Book of homage in honour of El Anatsui @ 80: Call for submission

El Anatsui PHOTO: Andy Keate. Courtesy October Gallery, London

As part of activities celebrating the 80th birthday of renowned sculptor and scholar, El Anatsui (Ikedire), who spent 47 of his active career years at the University of Nigeria, Nsukka, there will be unveiling of an epochal Book of Homage on February 4, 2024 in Accra, Ghana. 

Interested colleagues, friends, relations, associates and former students are requested to send in their short contributions in form of goodwill messages, poems, pictures of original artworks and captivating short tales of their remarkable encounter with El Anatsui to the following email addresses and whatsapp numbers on or before January 22, 2024: Ikenga Chuu Krydz Ikwuemesi (Professor of Art History), +2347034761906 krydz.ikwuemesi@unn.edu.ng; Prof Fred Nwodo, +2348030627332 fred.nwodo@unn.edu.ng and Associate Prof G N Mbajiorgu,
+2348050511777 gregory.mbajiorgu@unn.edu.ng. 
 
Listed as one of the 100 Most Influential People of 2023 by Time Magazine, El Anatsui is one of the most gifted sculptors in the world.

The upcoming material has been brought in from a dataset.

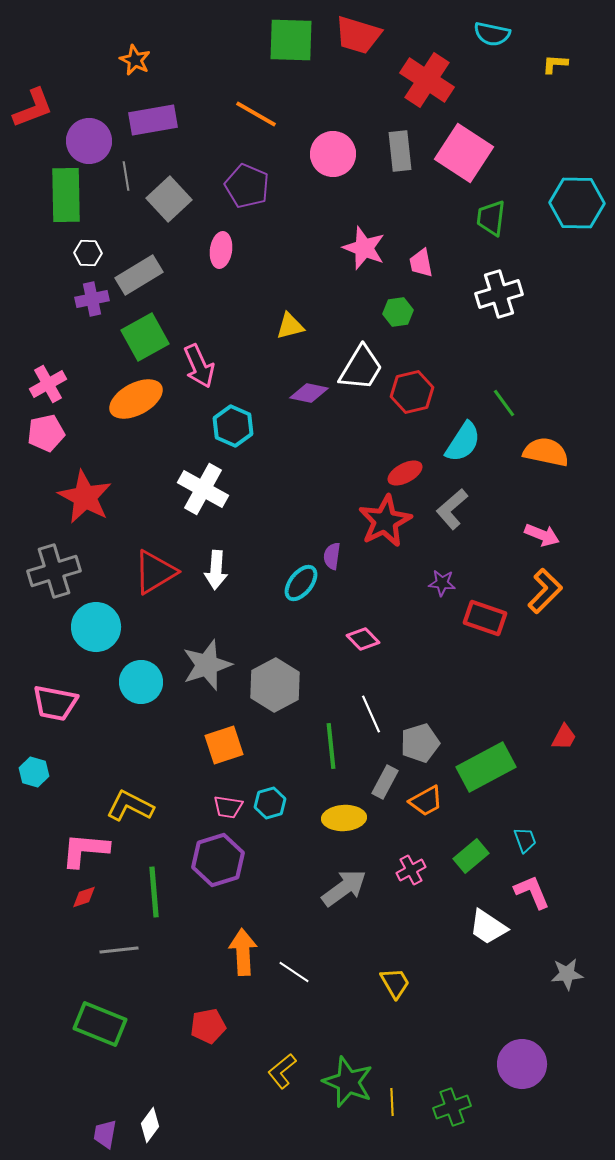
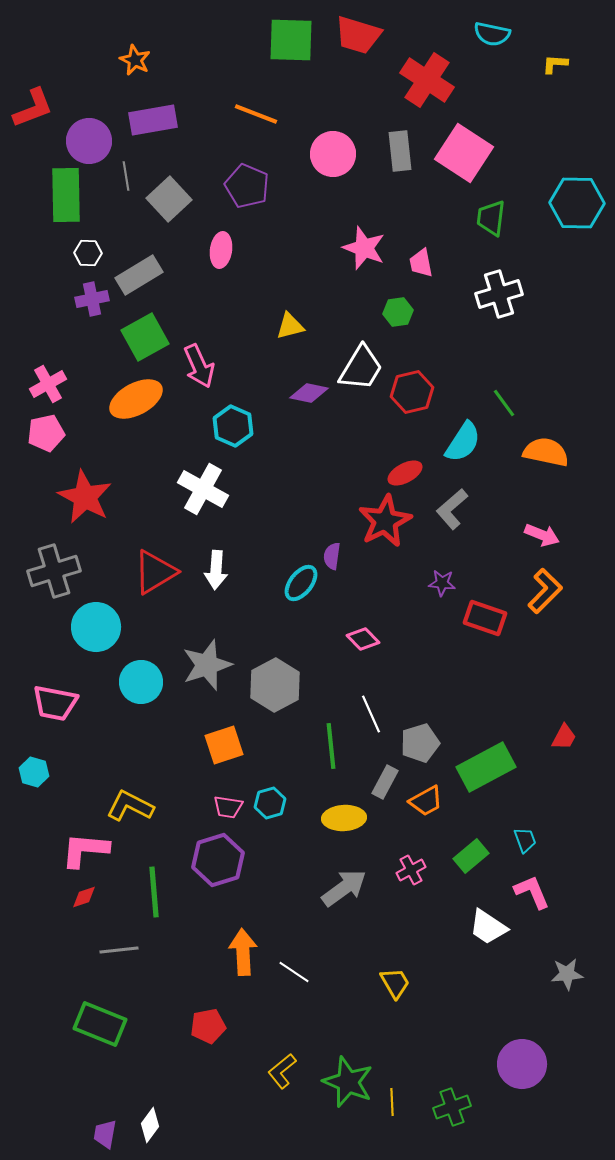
orange line at (256, 114): rotated 9 degrees counterclockwise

His works are found in virtually every international art gallery, museum and cultural centre across the globe; among them are his aluminum cap sculptures created from waste liquor-bottles tops that demystify the notions of conventional classification in the visual arts.

As Prof Chika Okeke-Agulu, an artist, critic, and art historian at the Princeton University, America, noted, “El Anatsui is one of the most impactful artists of our time. As a sculptor, he shows an incomparable capacity to experiment with his materials, medium, and process.”

 
The author of El Anatsui: The Reinvention of Sculpture said, “El collects diverse materials, puts them aside in his studio for years, and then returns to them intermittently, until he figures out the right language for inventing completely new sculptural forms.”

Since the late 1990s, he has experimented with liquor bottle tops, the product of a global industry built on colonial trade routes while combining African aesthetic traditions with the global history of abstraction.

Over several decades, his practice has explored the evolution of human civilisation, African decolonisation movements, histories of migration and life’s existential journeys.

Embodying Anatsui’s idea of the ‘non-fixed form’, they fold easily to travel and appear differently with each separate installation. A visitor to El’s shows will be awed by the ‘magnificent constructions and compositions’ that are often displayed. This is noticeable in his ongoing show, titled, Hyundai Commission: El Anatsui at Tate Modern, which opened on October 10, 2023 and will remain on view through April 14, 2024.

Curated by Osei Bonsu, Curator, International Art, and Dina Akhmadeeva, Assistant Curator, International Art, Tate Modern, El Anatsui is the eighth Hyundai Commission artist for Tate Modern’s Turbine Hall New site-specific work.